* EXTRAIT À LIRE:

>>>>>

Pendant que la cause de l’Autriche était ainsi compromise par ses propres serviteurs, que faisait le général Dembinski ? Il travaillait ardemment de concert avec Kossuth à remettre l’armée hongroise en état de reprendre l’offensive. M. Kossuth réservait au général polonais le commandement en chef ; quoique celui-ci, par un juste pressentiment, craignît, en acceptant cet honneur, de blesser la susceptibilité des généraux magyars. L’armée était tellement disséminée, qu’elle ne présentait nulle part une masse de douze mille hommes. Quinze jours après son entrée au service, Dembinski avait concentré cinquante-deux mille hommes. Dans les premiers jours de février, on le mit à la tête d’un corps composé des divisions Kepassy et Klapka. Comme aux beaux temps de notre première révolution, à côté du général en chef, on plaça un commissaire du gouvernement, le député Szémeré. Ici commence une série d’événemens militaires et politiques, où apparaissent dans tout leur jour l’inexpérience des chefs magyars et les passions hostiles de quelques-uns d’entre eux à l’égard des généraux polonais. L’histoire du mois qui va s’écouler est en résumé, dans sa forme la plus précise, l’histoire des Polonais dans la guerre de Hongrie. Toutes les difficultés que Bem rencontre en Transylvanie à essayer d’une politique de conciliation entre les Valaques et les Magyars se reproduisent pour Deminski, lorsqu’il veut obtenir quelques concessions pour les Slovaques et les Serbes. Dembinski touche même bien plus vite, à l’écueil ; les questions personnelles se mèlent aux questions politiques ; il devait fatalement échouer.

<<<<<

* SECTION DES DONNÉES:
>>>>>

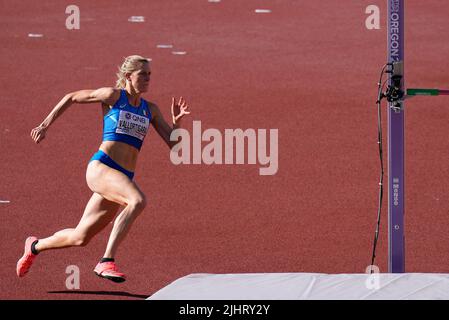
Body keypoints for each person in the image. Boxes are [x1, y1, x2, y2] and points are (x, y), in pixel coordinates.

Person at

<<<<<

* CONSIGNE A: Traduisez en anglais la phrase suivante de l'extrait sur Dembinski et la guerre de Hongrie : « L’armée était tellement disséminée, qu’elle ne présentait nulle part une masse de douze mille hommes. »
* CONSIGNE B: Poursuivez l'extrait sur Dembinski et la guerre de Hongrie à partir de sa dernière phrase, en gardant le ton et le style du récit.

* RÉPONSE A: The army was so scattered that nowhere did it present a mass of twelve thousand men.

* RÉPONSE B:
Après avoir communiqué aux autorités suprêmes siégeant à Debreczin le plan qu’il se proposait de suivre, Bembinski fit jeter deux ponts sur la Theiss, l’un pour la division Klapka, vers Tokay, l’autre pour la division Kepassy, près de Laek, positions situées au nord du pont fortifié de Szolnok, où les impériaux avaient leur point d’appui. On se trouvait en face du brave Schlik, le plus rude batailleur de l’armée autrichienne. Celui-ci ne jugea point à propos d’accepter le combat ; il se retira dans les défilés de Sajo, après s’être laissé faire quelques prisonniers.

Le 15 février, on augmenta l’armée de Dembinski du corps de Georgey, qui annonçait un effectif de dix-neuf mille hommes, et qui, en réalité, n’en présentait que quinze mille. Quoique le fait n’eût rien en lui-même que d’ordinaire, il devait amener dans le présent et surtout dans l’avenir des conséquences décisives. George était ambitieux ; il était arrivé presque d’un seul trait du grade de lieutenant aux plus hautes fonctions militaires ; il se sentait d’ailleurs, le plus capable de généraux magyars ; il souffrait de voir les faveurs accordées au général étranger, et se résignait avec peine à recevoir des ordres d’un Polonais. Dembinski porta son quartier-général à Putnok, et écrivit à Georgey pour lui enjoindre de marcher sur Mikolcz, afin d’être en mesure d’appuyer les forces du corps principal. Georgey était à Kaschau, et répondit qu’il y resterait Il prétextait la nécessité de soutenir l’insurrection dans les comitats du nord, et de maintenir les communications entre la Hongrie et la Gallicie. Dembinski insista, et Georgey obéit.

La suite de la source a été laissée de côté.